-- BEGIN Exercise material --

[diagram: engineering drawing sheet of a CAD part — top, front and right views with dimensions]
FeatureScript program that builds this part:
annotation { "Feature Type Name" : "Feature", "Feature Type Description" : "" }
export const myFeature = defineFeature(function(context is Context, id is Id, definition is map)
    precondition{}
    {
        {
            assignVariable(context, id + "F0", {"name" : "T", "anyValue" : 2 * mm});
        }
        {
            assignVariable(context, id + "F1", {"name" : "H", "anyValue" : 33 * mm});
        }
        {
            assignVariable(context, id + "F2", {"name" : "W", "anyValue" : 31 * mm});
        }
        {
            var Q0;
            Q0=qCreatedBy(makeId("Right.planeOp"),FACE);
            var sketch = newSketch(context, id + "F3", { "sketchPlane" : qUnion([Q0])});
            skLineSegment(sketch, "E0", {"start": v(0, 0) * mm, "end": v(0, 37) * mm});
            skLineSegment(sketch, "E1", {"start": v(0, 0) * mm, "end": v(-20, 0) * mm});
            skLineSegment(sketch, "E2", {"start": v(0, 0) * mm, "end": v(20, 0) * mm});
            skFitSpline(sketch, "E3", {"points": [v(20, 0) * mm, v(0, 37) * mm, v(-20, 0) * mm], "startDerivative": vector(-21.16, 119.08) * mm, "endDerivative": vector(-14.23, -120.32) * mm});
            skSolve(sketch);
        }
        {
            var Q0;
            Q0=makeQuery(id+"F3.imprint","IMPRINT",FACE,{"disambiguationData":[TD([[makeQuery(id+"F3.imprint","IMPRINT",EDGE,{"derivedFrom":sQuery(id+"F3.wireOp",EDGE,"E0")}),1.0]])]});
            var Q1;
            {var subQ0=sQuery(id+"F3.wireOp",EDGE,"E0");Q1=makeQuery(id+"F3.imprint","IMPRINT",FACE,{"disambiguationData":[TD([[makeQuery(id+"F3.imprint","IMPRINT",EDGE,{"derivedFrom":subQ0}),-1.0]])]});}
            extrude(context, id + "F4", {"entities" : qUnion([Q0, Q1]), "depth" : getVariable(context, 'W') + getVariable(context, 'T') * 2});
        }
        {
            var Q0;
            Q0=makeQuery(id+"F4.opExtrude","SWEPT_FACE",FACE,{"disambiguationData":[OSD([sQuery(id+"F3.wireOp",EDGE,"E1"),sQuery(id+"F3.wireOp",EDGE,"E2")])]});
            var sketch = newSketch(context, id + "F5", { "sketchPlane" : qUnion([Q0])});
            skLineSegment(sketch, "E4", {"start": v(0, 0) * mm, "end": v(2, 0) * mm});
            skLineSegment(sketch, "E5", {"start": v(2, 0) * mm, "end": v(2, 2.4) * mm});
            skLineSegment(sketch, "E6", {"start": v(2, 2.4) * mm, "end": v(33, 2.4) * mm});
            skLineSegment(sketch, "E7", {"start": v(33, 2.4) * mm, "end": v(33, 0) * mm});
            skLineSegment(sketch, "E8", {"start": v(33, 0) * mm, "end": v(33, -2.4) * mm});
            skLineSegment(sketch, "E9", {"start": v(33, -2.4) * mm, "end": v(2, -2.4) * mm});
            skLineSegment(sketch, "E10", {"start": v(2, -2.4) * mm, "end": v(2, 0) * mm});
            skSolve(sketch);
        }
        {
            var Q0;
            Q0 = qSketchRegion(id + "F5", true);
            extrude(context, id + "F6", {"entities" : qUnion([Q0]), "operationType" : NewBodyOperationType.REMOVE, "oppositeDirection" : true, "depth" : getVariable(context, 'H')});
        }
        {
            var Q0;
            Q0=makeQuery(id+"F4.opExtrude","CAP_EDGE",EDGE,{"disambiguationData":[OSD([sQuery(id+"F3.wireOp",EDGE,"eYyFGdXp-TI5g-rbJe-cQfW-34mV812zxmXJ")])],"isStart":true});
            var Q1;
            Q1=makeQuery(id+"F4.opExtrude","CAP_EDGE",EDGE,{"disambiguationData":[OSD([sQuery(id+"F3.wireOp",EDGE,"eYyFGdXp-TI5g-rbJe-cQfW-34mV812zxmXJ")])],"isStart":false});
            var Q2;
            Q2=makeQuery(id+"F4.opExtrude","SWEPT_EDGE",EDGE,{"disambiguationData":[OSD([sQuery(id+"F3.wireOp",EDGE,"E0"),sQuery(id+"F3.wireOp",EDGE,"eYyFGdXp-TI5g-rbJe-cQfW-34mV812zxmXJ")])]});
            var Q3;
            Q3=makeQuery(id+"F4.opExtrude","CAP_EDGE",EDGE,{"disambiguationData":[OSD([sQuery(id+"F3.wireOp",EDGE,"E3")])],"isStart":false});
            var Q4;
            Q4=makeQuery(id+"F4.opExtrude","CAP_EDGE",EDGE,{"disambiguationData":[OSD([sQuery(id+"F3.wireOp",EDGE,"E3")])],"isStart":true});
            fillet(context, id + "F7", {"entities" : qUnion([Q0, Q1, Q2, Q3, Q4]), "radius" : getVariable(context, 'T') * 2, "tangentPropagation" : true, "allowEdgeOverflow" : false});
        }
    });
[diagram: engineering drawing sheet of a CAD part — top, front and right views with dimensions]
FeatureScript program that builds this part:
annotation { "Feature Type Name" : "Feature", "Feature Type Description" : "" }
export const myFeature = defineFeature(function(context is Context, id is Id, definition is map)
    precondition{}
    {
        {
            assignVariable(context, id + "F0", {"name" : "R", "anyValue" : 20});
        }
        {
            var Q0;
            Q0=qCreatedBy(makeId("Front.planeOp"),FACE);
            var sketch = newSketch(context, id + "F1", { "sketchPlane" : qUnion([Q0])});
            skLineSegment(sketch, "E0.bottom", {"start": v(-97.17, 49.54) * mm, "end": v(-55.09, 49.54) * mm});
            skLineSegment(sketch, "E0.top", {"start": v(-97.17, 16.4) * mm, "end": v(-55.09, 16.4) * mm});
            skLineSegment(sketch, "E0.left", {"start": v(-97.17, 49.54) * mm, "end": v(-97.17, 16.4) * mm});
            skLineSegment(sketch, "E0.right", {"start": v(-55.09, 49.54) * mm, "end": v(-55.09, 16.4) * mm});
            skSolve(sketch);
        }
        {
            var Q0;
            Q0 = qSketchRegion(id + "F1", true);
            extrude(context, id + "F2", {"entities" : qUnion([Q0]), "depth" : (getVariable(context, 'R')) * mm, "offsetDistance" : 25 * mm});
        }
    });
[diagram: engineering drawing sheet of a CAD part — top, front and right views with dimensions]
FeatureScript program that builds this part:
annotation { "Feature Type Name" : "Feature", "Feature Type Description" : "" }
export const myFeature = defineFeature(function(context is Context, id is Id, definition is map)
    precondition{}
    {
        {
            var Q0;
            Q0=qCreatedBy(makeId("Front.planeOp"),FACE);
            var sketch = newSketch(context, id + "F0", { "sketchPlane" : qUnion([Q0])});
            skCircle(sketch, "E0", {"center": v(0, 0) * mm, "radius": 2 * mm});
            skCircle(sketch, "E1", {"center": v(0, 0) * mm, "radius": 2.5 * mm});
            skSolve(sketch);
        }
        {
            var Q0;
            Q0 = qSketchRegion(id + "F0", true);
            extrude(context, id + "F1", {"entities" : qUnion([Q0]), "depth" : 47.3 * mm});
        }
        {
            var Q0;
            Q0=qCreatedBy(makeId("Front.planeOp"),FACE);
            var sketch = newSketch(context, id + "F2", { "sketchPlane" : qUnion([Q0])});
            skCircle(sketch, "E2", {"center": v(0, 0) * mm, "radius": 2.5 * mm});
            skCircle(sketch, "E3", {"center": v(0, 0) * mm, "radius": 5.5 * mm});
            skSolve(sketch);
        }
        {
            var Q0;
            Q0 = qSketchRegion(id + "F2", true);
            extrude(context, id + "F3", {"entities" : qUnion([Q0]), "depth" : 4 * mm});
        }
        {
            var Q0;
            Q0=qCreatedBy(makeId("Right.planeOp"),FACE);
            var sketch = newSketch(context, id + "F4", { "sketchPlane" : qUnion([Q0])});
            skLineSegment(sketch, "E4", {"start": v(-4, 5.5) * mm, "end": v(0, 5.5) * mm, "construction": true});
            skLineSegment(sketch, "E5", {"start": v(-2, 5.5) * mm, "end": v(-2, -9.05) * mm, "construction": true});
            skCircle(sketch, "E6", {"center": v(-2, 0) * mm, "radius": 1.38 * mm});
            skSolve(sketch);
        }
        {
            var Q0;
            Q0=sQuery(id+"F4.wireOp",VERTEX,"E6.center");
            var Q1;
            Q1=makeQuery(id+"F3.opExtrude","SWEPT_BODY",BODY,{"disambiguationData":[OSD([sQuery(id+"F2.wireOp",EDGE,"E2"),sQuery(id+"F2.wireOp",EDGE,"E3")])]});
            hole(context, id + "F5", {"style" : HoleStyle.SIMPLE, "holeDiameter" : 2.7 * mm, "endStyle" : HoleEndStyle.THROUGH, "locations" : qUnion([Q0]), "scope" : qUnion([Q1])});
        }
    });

-- END Exercise material --

Work required>
Count the lines in the records above that contain the string "anyValue", treating case as significant, and give only the number.

Task result>
4